I’ve got no wish to absolve Sutton Council from any failings that are genuinely theirs, but Scott Edgell’s argument isn’t convincing even if his premise is true. And his premise is almost certainly true.

I work with data. I don’t think I’m revealing any trade secrets to publish here that anyone receiving data from anyone else, especially from an entirely separate organisation, needs to treat it like toxic waste. Other people’s data is fundamentally not to be trusted from the outset. Your default assumption is that the data you’ve been given is incorrect and incomplete. Assume that the data you’ve been given is not just a bit wrong, but so wrong that using it will kill people. (In many contexts, this is in fact literally true.) It’s not just bad data. It’s harmful data. And so you do nothing with it until you are confident that it has been checked and cleaned to the point where it’s safe to use.

Because saying “We screwed up the service because we were given bad data by our client” is never an excuse. It should never even be an explanation. It is always the responsibility of those receiving data to ensure that it’s fit for purpose, even where the purpose is giving a service to the data provider. To think otherwise is to accept that your organisation runs on a “garbage in, garbage out” principle, if you excuse the joke. But competent organisations and people don’t operate like that. It’s a good thing that Veolia isn’t running hospitals or air traffic control. They don’t, do they?

Bad data from third parties is the rule not the exception. You always, always, always check and clean it yourself. Always. In 99% of cases that’s absolutely necessary to get it to the point where it’s fit to use. In the other 1%, you still have a responsibility to check.

So how likely is it that Sutton Council gave Veolia bad data? In my experience, about 99.999% likely. There are two reasons for this:

  1. Other people’s data is nearly always bad in itself.
  2. Other people’s data has been created for their purposes not yours.
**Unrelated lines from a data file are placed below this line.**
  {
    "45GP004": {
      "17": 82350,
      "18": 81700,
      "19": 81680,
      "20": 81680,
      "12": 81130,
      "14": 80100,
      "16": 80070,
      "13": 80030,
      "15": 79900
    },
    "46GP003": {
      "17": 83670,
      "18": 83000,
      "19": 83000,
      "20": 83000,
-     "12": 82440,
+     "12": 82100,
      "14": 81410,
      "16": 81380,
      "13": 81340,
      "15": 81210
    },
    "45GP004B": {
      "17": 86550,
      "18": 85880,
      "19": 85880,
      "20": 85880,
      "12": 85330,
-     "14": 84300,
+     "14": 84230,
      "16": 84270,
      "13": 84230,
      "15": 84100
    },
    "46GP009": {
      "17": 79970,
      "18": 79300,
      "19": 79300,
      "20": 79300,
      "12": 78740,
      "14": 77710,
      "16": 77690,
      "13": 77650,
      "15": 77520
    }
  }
I’ve worked with Sutton Council’s data in various areas and that data is generally bad. But this doesn’t make Sutton Council exceptionally bad. It makes them average. The average organisation has poor data handling practices, so the typical data you’ll get from any organisation (including in-house data from your own organisation) is bad. Treat it like toxic waste.
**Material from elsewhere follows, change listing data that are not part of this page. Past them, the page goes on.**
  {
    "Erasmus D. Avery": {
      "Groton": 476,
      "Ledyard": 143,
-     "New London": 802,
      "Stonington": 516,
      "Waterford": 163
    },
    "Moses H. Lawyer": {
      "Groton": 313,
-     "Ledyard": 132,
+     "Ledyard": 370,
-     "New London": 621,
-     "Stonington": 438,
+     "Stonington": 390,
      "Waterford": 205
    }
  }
But even if someone else’s data is fine for their purposes, it’s almost certainly not fine for yours, even if you think you’re going to do the same thing with it. Two organisations running different computer systems to do apparently the same thing will find that their systems have significant differences in the scope and semantics of their data.

Semantics are hard: Your site rates movies on a 1–5 star basis. My site rates them thumbs up/thumbs down. That other site also uses thumbs up/thumbs down but leaving a rating is required not optional. Not being able to resolve the differences between these kinds of semantics sensibly can cost people their jobs or their lives. Never assume that you know what data means until you’ve checked that your hypotheses are good.

The new waste and recycling service Veolia is operating is substantially different to the one the council previously provided in-house. There’s no good reason to think that Sutton Council’s data would be fit for Veolia’s purposes without extensive checking and cleaning even if it was fit for Sutton’s.

Sutton Council has budgeted £480,000 for IT integration work on handing over the waste and recycling collections to Veolia. It appears that for some reason the council decided to bear all these costs themselves, including those at Veolia’s end. The budget seems excessively large for what you might reasonably anticipate this work to entail, but even so: How much of this money was spent on data cleaning by Veolia? What did Veolia do to ensure that the data they were working with was correct and complete well in advance of starting the service? Because not only is that absolutely Veolia’s responsibility, it seems that we taxpayers are picking up the bill for it too.